Des tutos sur YouTube
A l’heure des réseaux sociaux, les choses ont toutefois un brin changé. Luna Coma explique pouvoir agir à distance après un contact sur Facebook, notamment pour des rituels de bien-être : » C’est une concentration sur l’être, que la personne soit toute proche ou dans une autre ville, c’est le même processus. » C’est Internet aussi qui lui a permis de s’initier à certaines pratiques, gratuitement. » Il n’y a pas de notion d’arnaque. Il est question de transmission entre nous, de partage. » L’échange se fait aussi sur des chaînes YouTube. En intégrant les codes de son époque et du médium en ligne, Lana Corvus propose par exemple sur son canal des do-it-yourself pour réaliser son autel de voyage, ses cônes d’encens… Elle poste également des tutoriels où elle détaille un charme de détection des mensonges ou le B.A.-ba de l’utilisation d’un pendule. De quoi grossir les rangs de pratiquantes bien décidées à réenchanter le monde en protégeant la planète et en repensant la place des femmes. Si ça pouvait marcher…
Dans le chaudron des créatrices
• Très codifié, riche en symboles, l’univers magique de la sorcière inspire marques et créateurs. Ainsi, les cristaux utilisés pour soigner et protéger s’invitent, format XXL, sur les bracelets ou colliers en tous genres et la New-Yorkaise Pamela Love n’en finit pas de jouer avec les images de pendule, de poignard ou de lune pour ses accessoires.
• Amandine Lordenme, fondatrice de la marque Wild Folk Soul Clothing, s’est également plongée dans de nombreux ouvrages traitant d’ésotérisme pour nourrir son univers : « Je ne voulais pas créer des vêtements remplis d’incohérence, explique-t-elle. Je ne pratique pas, mais j’y crois énormément. Je garde volontairement mon rôle d’observatrice avec les pieds sur terre, mais c’est ma façon d’approcher toutes ces choses qui nous dépassent. » Sur ses patchs destinés à embellir blousons et accessoires, elle reprend les codes du milieu tels que les trois lunes, un symbole fort de féminité. Autre grand succès de sa dernière collection : l’écusson « Witchies are back in town ». Quand on vous le dit !

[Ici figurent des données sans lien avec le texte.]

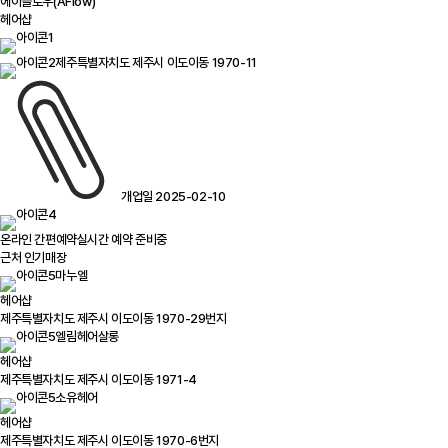
에이플로우(AFlow)
헤어샵
제주특별자치도 제주시 이도이동 1970-11
개업일 2025-02-10
온라인 간편예약
실시간 예약 준비중
근처 인기매장
마누엘
헤어샵
제주특별자치도 제주시 이도이동 1970-29번지
엘림헤어살롱
헤어샵
제주특별자치도 제주시 이도이동 1971-4
소유헤어
헤어샵
제주특별자치도 제주시 이도이동 1970-6번지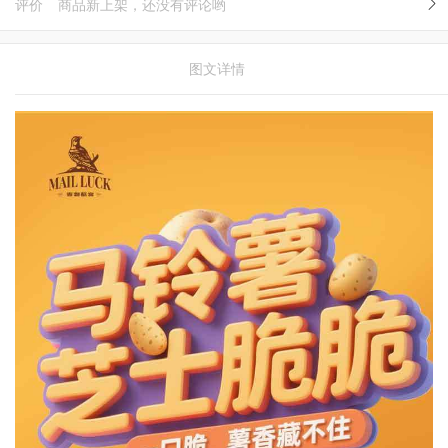
评价
商品新上架，还没有评论哟
图文详情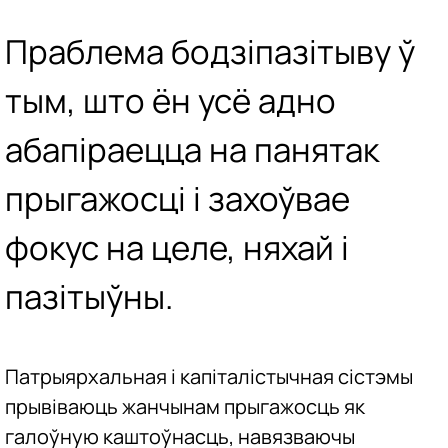
Праблема бодзіпазітыву ў
тым, што ён усё адно
абапіраецца на панятак
прыгажосці і захоўвае
фокус на целе, няхай і
пазітыўны.
Патрыярхальная і капіталістычная сістэмы
прывіваюць жанчынам прыгажосць як
галоўную каштоўнасць, навязваючы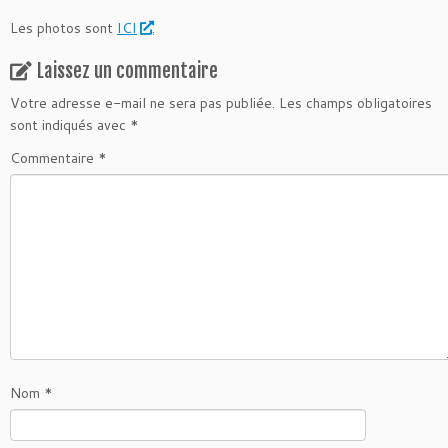
Les photos sont
ICI
.
Laissez un commentaire
Votre adresse e-mail ne sera pas publiée.
Les champs obligatoires
sont indiqués avec
*
Commentaire
*
Nom
*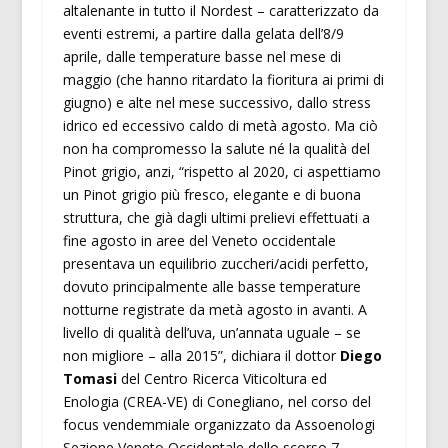
altalenante in tutto il Nordest – caratterizzato da
eventi estremi, a partire dalla gelata dell’8/9
aprile, dalle temperature basse nel mese di
maggio (che hanno ritardato la fioritura ai primi di
giugno) e alte nel mese successivo, dallo stress
idrico ed eccessivo caldo di metà agosto. Ma ciò
non ha compromesso la salute né la qualità del
Pinot grigio, anzi, “rispetto al 2020, ci aspettiamo
un Pinot grigio più fresco, elegante e di buona
struttura, che già dagli ultimi prelievi effettuati a
fine agosto in aree del Veneto occidentale
presentava un equilibrio zuccheri/acidi perfetto,
dovuto principalmente alle basse temperature
notturne registrate da metà agosto in avanti. A
livello di qualità dell’uva, un’annata uguale – se
non migliore – alla 2015”, dichiara il dottor
Diego
Tomasi
del Centro Ricerca Viticoltura ed
Enologia (CREA-VE) di Conegliano, nel corso del
focus vendemmiale organizzato da Assoenologi
Sezione Veneto Occidentale dello scorso 7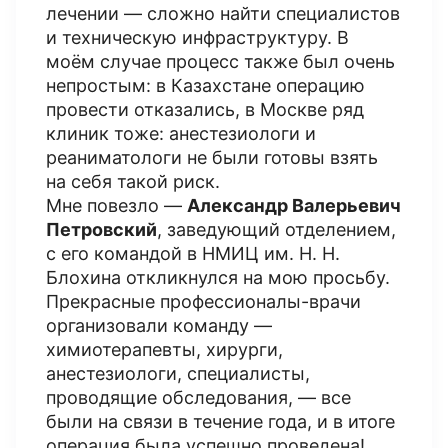
лечении — сложно найти специалистов
и техническую инфраструктуру. В
моём случае процесс также был очень
непростым: в Казахстане операцию
провести отказались, в Москве ряд
клиник тоже: анестезиологи и
реаниматологи не были готовы взять
на себя такой риск.
Мне повезло —
Александр Валерьевич
Петровский
, заведующий отделением,
с его командой в НМИЦ им. Н. Н.
Блохина откликнулся на мою просьбу.
Прекрасные профессионалы-врачи
организовали команду —
химиотерапевты, хирурги,
анестезиологи, специалисты,
проводящие обследования, — все
были на связи в течение года, и в итоге
операция была успешно проведена!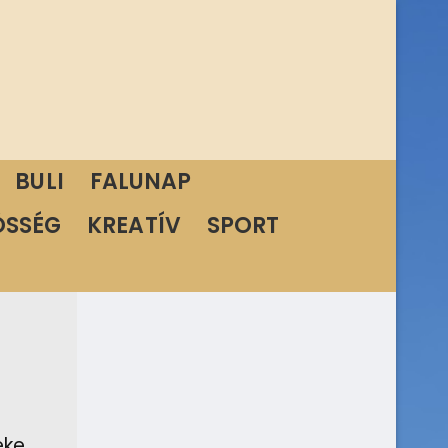
BULI
FALUNAP
ÖSSÉG
KREATÍV
SPORT
éke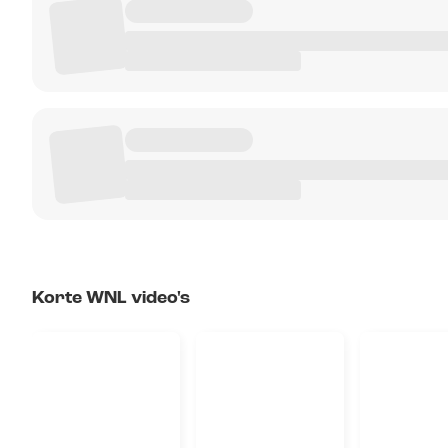
Korte WNL video's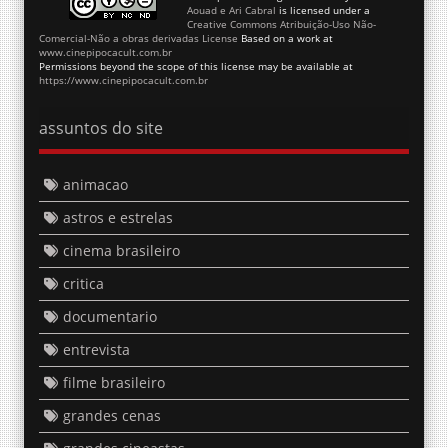
Comercial-Não a obras derivadas License
Based on a work at
www.cinepipocacult.com.br
Permissions beyond the scope of this license may be available at
https://www.cinepipocacult.com.br
assuntos do site
animacao
astros e estrelas
cinema brasileiro
critica
documentario
entrevista
filme brasileiro
grandes cenas
grandes cineastas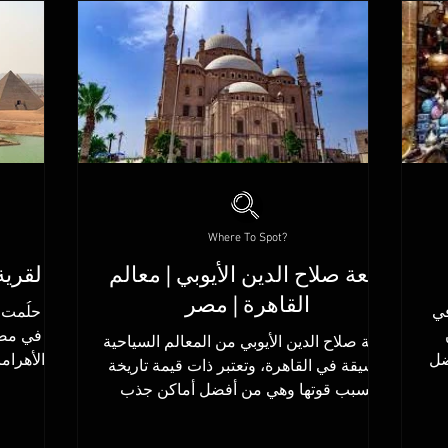
Where To Spot?
قلعة صلاح الدين الأيوبي | معالم
القرية
القاهرة | مصر
في
هل حلُمت ي
قلعة صلاح الدين الأيوبي من المعالم السياحية
ضل
الأهرام
الشيقة في القاهرة، وتعتبر ذات قيمة تاريخة
حتشبسوت والكرنك وبعدها...
بسبب قوتها وهي من أفضل أماكن جذب
السياح في...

• Entre les crèmes au venin de serpent et autres formulations oniriques, le monde de la cosmétique se la joue également witchy. Très investi sur le créneau, Garancia n’hésite pas à donner à sa gamme une connotation tout droit sortie d’une marmite entre son Abracadabaume, son sérum Que mes rougeurs disparaissent et son iconique Pschitt magique.